Já o haicai é um estado muito especial de desapego de mim mesma, um exercício de distanciamento para fazer parte do todo. Percebo que a poesia, por fim, é o que dá muito mais trabalho, um trabalho de leitura, um trabalho intenso de tentar uma universalidade cada vez maior, de expressar o que interessa ao maior número de pessoas.
Aliás, acredito que essa é a mais sofrida das criações, não pelo momento do fazer poético em si, mas por tudo que está por trás de um poema finalizado. Às vezes passo anos gestando um poema até que ele nasça. De um modo geral, eu tenho uma relação muito intensa com as palavras, eu as vejo, não apenas ouço. Alguém fala uma coisa e eu já estou jogando com elas, fazendo trocadilhos, vendo as aliterações que têm ali dentro. Vejo as palavras e penso que esse ensinamento me foi dado pela poesia.
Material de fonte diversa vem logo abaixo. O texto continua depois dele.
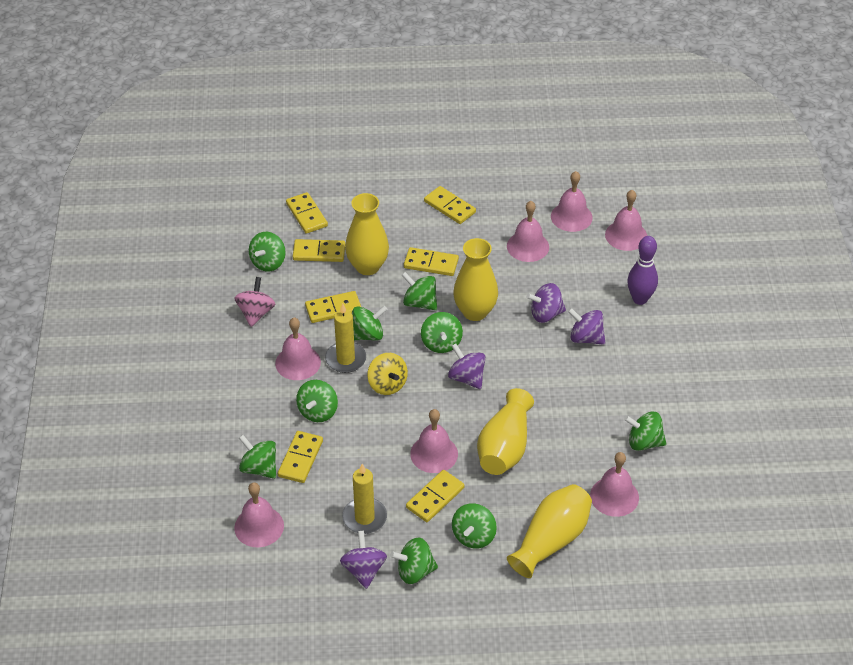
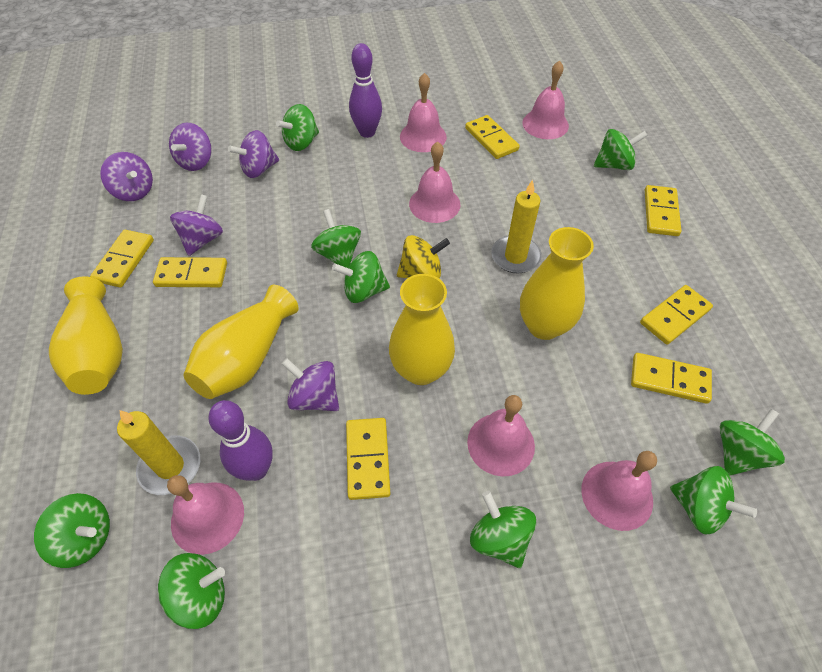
pink bell: 7 -> 6
pink spinning top: 1 -> 0
purple bowling pin: 1 -> 2
purple spinning top: 4 -> 5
Penso que das artes a que tem menos status é a literatura, porque ela lida com menos dinheiro. O cinema trabalha com ?várias linguagens, as artes plásticas se revelam nas exposições, o músico tem o palco como espaço de expressão. Já a literatura é um universo menos glamouroso e, consequentemente, tem menos status.
Ocorre justamente que, dentro da literatura, o mais pobre dos gêneros é a poesia. Tanto que circula a lenda de que ela não vende. Isso não é verdade. Mas admito que talvez ela venda menos do que prosa, porque a prosa é mais digerível. Em seu ofício o poeta geralmente mexe com questões tão íntimas e pessoais que é quase como fazer terapia sem terapeuta. De modo que quem não está muito disposto ou quem vê literatura como entretenimento definitivamente não vai escolher poesia.
E nesse contexto é interessante observar como dentro da poesia a mais pobre de todas as formas é o haicai, porque nem é ocidental. Somado a isso, seu tema, a natureza, também é de uma simplicidade tocante e difícil de atingir. É uma forma para a qual ainda não há muita alfabetização no Ocidente. Mas, ao mesmo tempo, é impressionante o número de pessoas que praticam haicai no Brasil.
Independentemente do status que ele ocupe no contexto literário, quando penso em minha arte não a vejo com a preocupação de ocupar um espaço na cultura. Eu faço poesia porque ela quer que eu faça, porque ela manda em mim. E eu obedeço. Eu sou apenas um instrumento dela.